Texto →
>>

Entre os interesses do “mercado” e os da base da pirâmide social no debate sobre a reforma tributária, o ministro-banqueiro da Economia, Paulo Guedes, optou pelo… mercado, é claro. Da forma como ele negociou as alterações ao PL 2337/2021 com o deputado e relator Celso Sabino (PSDB-PA), R$ 10,7 bilhões irão escoar diretamente dos bolsos depauperados da Classe C, prevê o ex-secretário da Receita Everardo Maciel.
Ao mesmo tempo, caiu por terra a proposta do fim da isenção do Imposto de Renda sobre Fundos de Investimento Imobiliário (FII) e foi retirada a previsão de taxar recursos de brasileiros em paraísos fiscais, que Guedes defendeu apenas como “bodes na sala” a serem retirados nas negociações. Também foram retiradas regras que combatem a chamada elisão fiscal (quando contribuintes usam artifícios para escapar da tributação).
O tributarista tem se manifestado pela imprensa sobre a “facada” que os assalariados levarão. Segundo ele, o relatório preliminar apresentado por Sabino aos líderes partidários manteve o limite de R$ 40 mil de rendimentos anuais para a declaração simplificada. Pelos cálculos de Maciel, o desconto padrão de 20% era vantajoso para quem ganhava até R$ 83,7 mil por ano.

<<

Registros exibidos →
>>

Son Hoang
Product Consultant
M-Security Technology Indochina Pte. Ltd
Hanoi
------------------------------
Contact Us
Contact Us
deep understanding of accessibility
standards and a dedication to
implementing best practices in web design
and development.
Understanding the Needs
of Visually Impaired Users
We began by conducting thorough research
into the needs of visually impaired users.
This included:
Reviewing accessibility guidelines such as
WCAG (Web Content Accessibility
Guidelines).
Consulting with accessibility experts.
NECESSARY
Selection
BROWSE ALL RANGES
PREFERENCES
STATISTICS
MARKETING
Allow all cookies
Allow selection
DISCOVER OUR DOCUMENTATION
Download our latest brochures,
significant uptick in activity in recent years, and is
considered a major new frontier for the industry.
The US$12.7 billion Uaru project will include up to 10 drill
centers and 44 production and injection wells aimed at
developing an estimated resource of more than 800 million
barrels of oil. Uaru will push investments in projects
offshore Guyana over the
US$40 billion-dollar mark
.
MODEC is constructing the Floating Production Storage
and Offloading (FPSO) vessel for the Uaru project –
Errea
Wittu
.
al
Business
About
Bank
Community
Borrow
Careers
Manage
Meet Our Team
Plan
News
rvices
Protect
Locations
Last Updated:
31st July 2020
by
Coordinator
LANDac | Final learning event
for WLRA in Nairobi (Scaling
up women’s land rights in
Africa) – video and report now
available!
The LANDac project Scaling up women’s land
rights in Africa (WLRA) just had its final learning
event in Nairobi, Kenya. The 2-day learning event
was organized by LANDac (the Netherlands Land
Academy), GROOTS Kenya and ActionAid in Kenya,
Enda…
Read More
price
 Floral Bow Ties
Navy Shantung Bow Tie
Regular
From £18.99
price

<<
>>

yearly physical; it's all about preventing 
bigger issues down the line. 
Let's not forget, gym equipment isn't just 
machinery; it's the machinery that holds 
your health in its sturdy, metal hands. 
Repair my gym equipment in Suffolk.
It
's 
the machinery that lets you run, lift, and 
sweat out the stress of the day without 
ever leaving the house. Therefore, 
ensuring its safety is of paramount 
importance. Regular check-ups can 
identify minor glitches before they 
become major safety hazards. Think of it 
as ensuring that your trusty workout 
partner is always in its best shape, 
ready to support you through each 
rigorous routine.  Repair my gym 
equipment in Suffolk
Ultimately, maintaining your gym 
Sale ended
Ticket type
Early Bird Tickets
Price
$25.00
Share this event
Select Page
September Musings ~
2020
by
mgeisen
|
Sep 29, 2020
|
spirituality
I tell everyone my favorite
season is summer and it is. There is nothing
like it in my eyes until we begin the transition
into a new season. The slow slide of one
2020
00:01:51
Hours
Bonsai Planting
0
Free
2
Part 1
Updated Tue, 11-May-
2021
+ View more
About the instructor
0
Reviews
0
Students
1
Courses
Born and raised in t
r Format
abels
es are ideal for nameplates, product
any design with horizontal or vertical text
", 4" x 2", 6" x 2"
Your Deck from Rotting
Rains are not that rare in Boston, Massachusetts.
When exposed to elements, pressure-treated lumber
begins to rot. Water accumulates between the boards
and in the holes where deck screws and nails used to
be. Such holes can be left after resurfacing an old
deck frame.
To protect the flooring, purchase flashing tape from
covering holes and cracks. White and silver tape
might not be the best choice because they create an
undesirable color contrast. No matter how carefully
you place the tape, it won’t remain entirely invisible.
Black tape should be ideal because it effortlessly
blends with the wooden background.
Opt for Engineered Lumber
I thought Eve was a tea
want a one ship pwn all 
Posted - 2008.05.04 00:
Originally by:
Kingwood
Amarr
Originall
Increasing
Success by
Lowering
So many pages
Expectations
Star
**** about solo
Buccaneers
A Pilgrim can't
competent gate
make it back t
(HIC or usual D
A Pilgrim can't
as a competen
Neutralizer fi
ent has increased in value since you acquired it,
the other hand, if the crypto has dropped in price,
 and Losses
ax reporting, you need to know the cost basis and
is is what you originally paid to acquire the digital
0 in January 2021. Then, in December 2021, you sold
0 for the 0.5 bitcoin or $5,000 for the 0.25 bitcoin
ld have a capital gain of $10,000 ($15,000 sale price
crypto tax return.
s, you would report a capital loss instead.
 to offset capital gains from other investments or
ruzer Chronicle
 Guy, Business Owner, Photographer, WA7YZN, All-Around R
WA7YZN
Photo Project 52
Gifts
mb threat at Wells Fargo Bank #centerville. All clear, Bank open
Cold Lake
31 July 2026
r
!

<<

Lista de exercícios →
(A) Liste todas as pessoas que o texto sobre a reforma tributária cita pelo nome e indique o cargo ou a função que ele atribui a cada uma.
(B) Enumere todas as linhas dos registros em que aparece a palavra "LANDac", diferenciando maiúsculas de minúsculas.

Respostas →
(A)
- Paulo Guedes: ministro-banqueiro da Economia
- Celso Sabino (PSDB-PA): deputado e relator do PL 2337/2021
- Everardo Maciel: ex-secretário da Receita e tributarista

(B)
LANDac | Final learning event
The LANDac project Scaling up women’s land
was organized by LANDac (the Netherlands Land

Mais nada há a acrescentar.